Advising Buyers of Substance Abuse Businesses: Beware!

By: Heather Miller

Whether you work in healthcare or are a patient in the community at large, almost everyone who has received medical care has heard of the Health Insurance Portability and Accountability Act of 1996 (“HIPAA”), one of the first comprehensive pieces of federal legislation to address the use and disclose of protected health information held by medical providers, health plans, and other “covered entities.” Far fewer are familiar with the more restrictive federal and Florida laws that provide privacy protection to alcohol and drug abuse patients. The technical details of these regulations are not only important for providers and patients, but for private equity and other investors looking to purchase such businesses and reap the benefits of a lucrative business model.

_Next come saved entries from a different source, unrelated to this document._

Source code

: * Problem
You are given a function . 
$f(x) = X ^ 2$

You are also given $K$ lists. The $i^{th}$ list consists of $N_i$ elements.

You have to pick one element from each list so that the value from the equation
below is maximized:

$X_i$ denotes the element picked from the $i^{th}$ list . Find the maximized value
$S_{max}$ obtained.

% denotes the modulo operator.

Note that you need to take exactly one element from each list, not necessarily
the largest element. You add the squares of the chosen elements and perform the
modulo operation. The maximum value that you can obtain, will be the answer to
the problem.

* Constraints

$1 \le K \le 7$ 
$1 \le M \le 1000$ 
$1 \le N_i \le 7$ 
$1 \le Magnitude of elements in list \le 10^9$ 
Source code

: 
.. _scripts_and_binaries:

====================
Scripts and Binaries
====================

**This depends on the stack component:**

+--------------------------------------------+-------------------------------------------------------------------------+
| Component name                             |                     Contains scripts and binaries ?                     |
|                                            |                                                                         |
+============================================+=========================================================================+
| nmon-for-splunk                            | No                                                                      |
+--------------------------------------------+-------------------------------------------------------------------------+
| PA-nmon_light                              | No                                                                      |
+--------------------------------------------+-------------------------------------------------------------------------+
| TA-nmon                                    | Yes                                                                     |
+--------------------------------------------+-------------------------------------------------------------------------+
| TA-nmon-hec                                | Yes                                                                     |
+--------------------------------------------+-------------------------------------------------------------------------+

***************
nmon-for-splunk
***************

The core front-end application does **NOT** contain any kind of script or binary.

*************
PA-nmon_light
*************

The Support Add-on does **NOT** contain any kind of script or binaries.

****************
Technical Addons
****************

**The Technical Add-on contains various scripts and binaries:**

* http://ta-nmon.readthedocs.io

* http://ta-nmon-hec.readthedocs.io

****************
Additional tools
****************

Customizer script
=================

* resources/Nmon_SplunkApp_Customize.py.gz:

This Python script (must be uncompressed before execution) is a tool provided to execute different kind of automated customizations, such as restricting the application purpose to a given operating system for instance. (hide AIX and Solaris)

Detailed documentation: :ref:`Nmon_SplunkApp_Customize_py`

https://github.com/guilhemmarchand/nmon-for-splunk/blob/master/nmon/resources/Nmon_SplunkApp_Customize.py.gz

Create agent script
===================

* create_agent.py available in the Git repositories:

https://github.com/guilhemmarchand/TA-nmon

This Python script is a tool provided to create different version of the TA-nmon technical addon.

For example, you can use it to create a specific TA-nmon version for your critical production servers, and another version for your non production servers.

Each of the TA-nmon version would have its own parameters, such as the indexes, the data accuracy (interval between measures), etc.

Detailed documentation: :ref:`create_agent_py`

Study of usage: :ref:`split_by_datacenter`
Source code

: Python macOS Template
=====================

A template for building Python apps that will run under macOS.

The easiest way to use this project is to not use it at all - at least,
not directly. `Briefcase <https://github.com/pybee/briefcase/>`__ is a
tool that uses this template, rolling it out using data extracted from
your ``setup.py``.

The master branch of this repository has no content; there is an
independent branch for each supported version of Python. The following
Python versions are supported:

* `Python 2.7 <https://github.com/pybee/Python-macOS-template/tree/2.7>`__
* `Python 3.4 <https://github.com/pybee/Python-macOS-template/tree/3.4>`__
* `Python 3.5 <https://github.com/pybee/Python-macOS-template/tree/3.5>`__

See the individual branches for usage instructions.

Over the past few months there have been scores of articles written about the Substance Abuse and Mental Health Services Administration (“SAMHSA”) proposed rules to modernize the Confidentiality of Alcohol and Drug Abuse Patient Records regulations, 42 C.F.R. Part 2 (commonly refered to as “Part 2”), which govern the disclosure of confidential patient information for federally assisted drug and alcohol treatment programs. For-profit programs and private practitioners who use a controlled substance for detoxification or maintenance treatment of a substance use disorder are also subject to these regulations because such use requires a federal Drug Enforcement Administration (“DEA”) registration and subjects the program and private practitioner to DEA regulations as a condition of DEA licensure. Part 2 was enacted, in part, as some patients avoid treatment for fear that public disclosure of their treatment will foster stigma and discrimination toward them. Part 2 provides substance abuse treatment patients with privacy protection by only allowing the disclosure of their treatment records, under limited circumstances, without their written consent. The Florida equivalent of Part 2 is Section 397.501, Florida Statutes, which in certain instances, is even more restrictive than Part 2. While the privacy and disclosure regulations are paramount to patients feeling secure in seeking treatment, they are an enormous obstacle for mergers and acquisitions involving substance abuse treatment businesses.